PAGE EXTRACT:
....

SemanticAssert is a testing library designed to address the unique challenges that arise when working with Large Language Models (LLMs) like OpenAI's GPT-3. When developing applications and systems that utilize LLMs, one of the primary hurdles is dealing with the non-deterministic nature of the model's responses. LLMs can generate different responses for the same input, making it difficult to predict their exact output. This leads to a fundamental question: How can we effectively test LLM-based applications?

....

REQUIRED WORK:
Reproduce the SemanticAssert passage word for word, between "SemanticAssert is a" and "test LLM-based applications?", inclusive. The records have nothing to do with the SemanticAssert passage.

EXTRACTED MATERIAL:

....

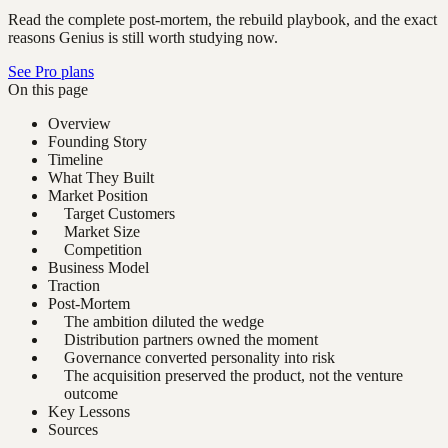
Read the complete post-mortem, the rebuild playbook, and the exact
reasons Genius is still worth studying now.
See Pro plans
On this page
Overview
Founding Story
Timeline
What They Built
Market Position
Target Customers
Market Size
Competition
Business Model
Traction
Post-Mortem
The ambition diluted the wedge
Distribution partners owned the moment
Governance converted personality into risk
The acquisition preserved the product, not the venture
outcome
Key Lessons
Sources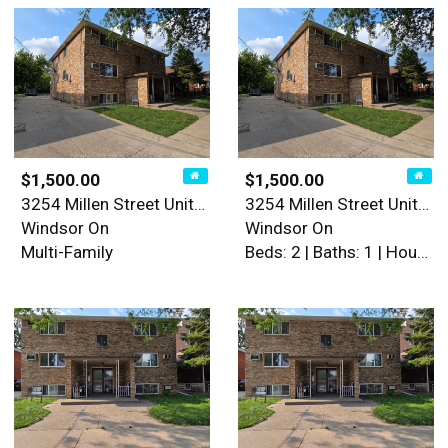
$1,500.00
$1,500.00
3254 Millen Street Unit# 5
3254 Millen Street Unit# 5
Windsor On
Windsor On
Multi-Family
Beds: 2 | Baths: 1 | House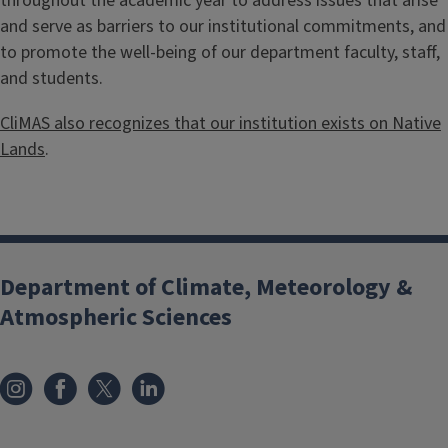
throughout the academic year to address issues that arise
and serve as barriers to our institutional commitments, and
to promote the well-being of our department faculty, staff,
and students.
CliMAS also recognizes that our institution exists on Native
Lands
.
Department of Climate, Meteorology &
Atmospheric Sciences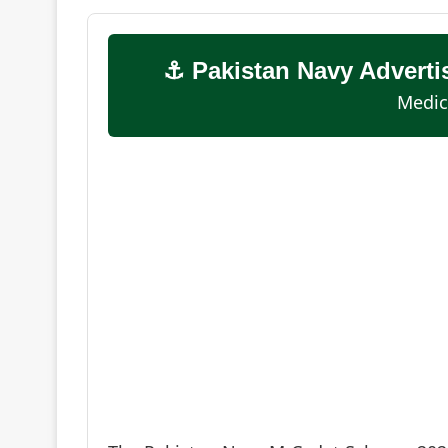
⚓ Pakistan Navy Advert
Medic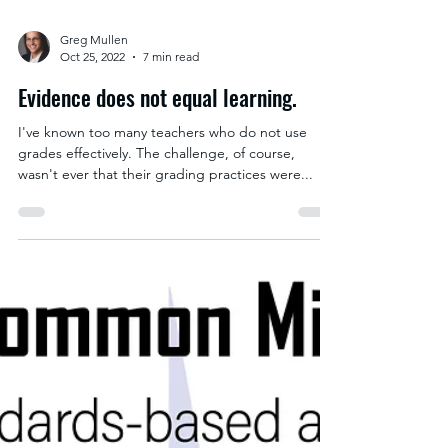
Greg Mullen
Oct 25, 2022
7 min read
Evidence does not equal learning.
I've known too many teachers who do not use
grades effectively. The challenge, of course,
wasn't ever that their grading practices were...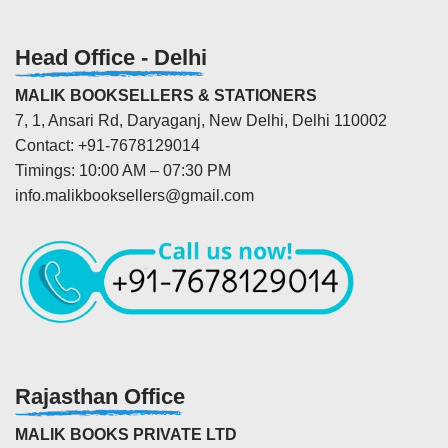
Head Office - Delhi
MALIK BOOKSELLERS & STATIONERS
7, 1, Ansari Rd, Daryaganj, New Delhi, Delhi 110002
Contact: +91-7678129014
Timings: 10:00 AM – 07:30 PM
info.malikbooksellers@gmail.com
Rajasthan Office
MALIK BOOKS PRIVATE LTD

....

SOLUTION TO THIS TASK:
SemanticAssert is a testing library designed to address the unique challenges that arise when working with Large Language Models (LLMs) like OpenAI's GPT-3. When developing applications and systems that utilize LLMs, one of the primary hurdles is dealing with the non-deterministic nature of the model's responses. LLMs can generate different responses for the same input, making it difficult to predict their exact output. This leads to a fundamental question: How can we effectively test LLM-based applications?